Observations all along the line - Kimball & the Southern Panhandle First
Tree Dedicated At Gotte Park In Honor Of Larissa Binod
Larissa Binod is remembered.
And she will be remembered.
Kim Burge visited from Valentine to represent the Nebraska Recycling Council and help dedicate a tree in Kimball to honor Binod for years to come.
The tree, a Turkish hazel nut, was planted in Gotte Park and has a plaque to honor Binod, who died this year at 37 after a battle with brain cancer.
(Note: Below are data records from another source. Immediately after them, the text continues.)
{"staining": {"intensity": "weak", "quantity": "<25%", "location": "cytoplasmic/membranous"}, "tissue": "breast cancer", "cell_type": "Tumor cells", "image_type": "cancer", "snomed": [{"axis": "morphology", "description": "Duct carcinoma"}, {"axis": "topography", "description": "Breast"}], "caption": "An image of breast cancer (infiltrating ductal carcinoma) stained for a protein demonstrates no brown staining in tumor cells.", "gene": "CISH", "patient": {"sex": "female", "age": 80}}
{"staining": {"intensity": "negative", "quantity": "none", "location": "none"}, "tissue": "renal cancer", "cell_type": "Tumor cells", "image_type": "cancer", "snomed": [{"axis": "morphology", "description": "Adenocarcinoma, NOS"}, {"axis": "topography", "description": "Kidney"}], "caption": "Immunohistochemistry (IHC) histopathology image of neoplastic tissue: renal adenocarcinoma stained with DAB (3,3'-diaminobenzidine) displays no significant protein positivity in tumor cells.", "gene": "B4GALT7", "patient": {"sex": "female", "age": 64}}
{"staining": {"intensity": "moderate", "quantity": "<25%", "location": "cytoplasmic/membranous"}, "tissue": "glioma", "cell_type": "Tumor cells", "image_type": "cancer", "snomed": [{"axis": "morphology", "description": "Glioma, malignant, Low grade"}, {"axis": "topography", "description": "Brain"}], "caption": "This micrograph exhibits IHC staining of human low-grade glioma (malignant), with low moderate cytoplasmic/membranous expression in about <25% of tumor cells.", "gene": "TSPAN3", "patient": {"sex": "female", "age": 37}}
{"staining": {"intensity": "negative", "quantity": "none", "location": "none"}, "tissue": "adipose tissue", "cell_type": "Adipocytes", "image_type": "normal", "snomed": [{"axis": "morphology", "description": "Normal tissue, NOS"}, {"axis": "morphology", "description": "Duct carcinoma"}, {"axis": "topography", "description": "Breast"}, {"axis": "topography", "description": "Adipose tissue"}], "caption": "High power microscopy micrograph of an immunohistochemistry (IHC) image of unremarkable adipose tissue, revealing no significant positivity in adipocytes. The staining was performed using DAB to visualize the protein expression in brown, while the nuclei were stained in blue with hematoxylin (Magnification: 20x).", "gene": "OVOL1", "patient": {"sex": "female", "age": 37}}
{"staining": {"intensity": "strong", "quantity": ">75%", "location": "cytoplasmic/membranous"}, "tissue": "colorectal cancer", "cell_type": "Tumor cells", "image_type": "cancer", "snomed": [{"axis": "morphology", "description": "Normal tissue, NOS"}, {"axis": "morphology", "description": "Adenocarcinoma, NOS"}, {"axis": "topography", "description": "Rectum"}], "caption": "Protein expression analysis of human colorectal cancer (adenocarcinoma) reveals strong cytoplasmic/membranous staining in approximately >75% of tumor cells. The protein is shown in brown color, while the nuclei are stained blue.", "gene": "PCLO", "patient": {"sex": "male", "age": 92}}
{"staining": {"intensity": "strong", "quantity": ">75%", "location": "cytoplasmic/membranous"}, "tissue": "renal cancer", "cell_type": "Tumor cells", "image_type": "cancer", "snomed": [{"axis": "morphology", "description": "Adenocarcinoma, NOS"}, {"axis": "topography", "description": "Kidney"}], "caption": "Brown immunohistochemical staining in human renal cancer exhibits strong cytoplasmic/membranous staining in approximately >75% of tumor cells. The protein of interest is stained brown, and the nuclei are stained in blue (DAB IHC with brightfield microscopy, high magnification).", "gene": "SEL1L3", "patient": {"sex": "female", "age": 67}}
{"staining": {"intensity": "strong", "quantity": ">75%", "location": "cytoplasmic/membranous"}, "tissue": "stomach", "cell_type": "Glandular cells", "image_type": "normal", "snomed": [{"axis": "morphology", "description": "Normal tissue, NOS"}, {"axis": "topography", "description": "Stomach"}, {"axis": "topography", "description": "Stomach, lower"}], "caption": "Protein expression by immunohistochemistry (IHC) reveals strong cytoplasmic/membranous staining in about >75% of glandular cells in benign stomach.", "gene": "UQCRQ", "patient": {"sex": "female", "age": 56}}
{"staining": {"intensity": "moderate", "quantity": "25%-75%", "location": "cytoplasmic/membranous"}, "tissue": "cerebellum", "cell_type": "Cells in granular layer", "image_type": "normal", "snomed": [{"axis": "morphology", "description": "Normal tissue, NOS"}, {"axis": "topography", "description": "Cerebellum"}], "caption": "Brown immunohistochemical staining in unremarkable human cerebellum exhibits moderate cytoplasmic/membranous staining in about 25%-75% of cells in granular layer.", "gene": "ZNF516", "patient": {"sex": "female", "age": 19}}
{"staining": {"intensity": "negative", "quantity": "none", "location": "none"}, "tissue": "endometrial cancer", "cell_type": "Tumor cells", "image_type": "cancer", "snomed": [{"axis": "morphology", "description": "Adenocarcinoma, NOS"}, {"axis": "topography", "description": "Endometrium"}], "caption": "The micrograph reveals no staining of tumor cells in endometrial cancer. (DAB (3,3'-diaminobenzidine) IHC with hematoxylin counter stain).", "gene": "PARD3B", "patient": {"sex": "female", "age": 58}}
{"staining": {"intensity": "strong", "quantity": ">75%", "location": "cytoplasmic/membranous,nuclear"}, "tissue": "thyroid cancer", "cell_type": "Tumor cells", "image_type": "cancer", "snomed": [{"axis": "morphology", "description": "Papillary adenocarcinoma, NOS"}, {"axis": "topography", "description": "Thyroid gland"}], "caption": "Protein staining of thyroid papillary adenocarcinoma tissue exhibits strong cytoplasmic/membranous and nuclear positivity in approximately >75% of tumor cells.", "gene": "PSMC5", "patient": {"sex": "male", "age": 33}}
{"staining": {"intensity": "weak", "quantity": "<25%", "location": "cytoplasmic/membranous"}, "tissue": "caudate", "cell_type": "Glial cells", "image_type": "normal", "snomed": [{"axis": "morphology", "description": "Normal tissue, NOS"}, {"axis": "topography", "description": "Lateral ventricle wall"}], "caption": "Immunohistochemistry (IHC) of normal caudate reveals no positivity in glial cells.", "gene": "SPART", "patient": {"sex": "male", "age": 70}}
Binod ran the Kimball Recycling Center for a number of years and believed in recycling and the sustainability lifestyle.
Jim Shoup of the city's street department picked the tree that will help the memory of her endure.
"If we keep it trimmed up, it will spread out and provide a lot of shade to a lot of people, and it will put on a hazel nut in the fall," he said. "Hopefully, it will be as beautiful a tree as Larissa was a person."
Shoup said it will grow as high as 40 to 50 feet.
"It will put on red blossoms in the spring," he said. "It will be a pyramidal shaped tree.
Binod was born June 6, 1981, in Davenport, Iowa. She grew up in Kimball and attended the University of Northern Colorado, where she received her bachelor's degree in business administration.
She was an environmental educator and lifestyle architect in the Kimball and Ogallala areas.
Her obituary in the Western Nebraska Observer included this request: "In lieu of flowers, please plant a flower."
In Kimball, her admirers planted a tree.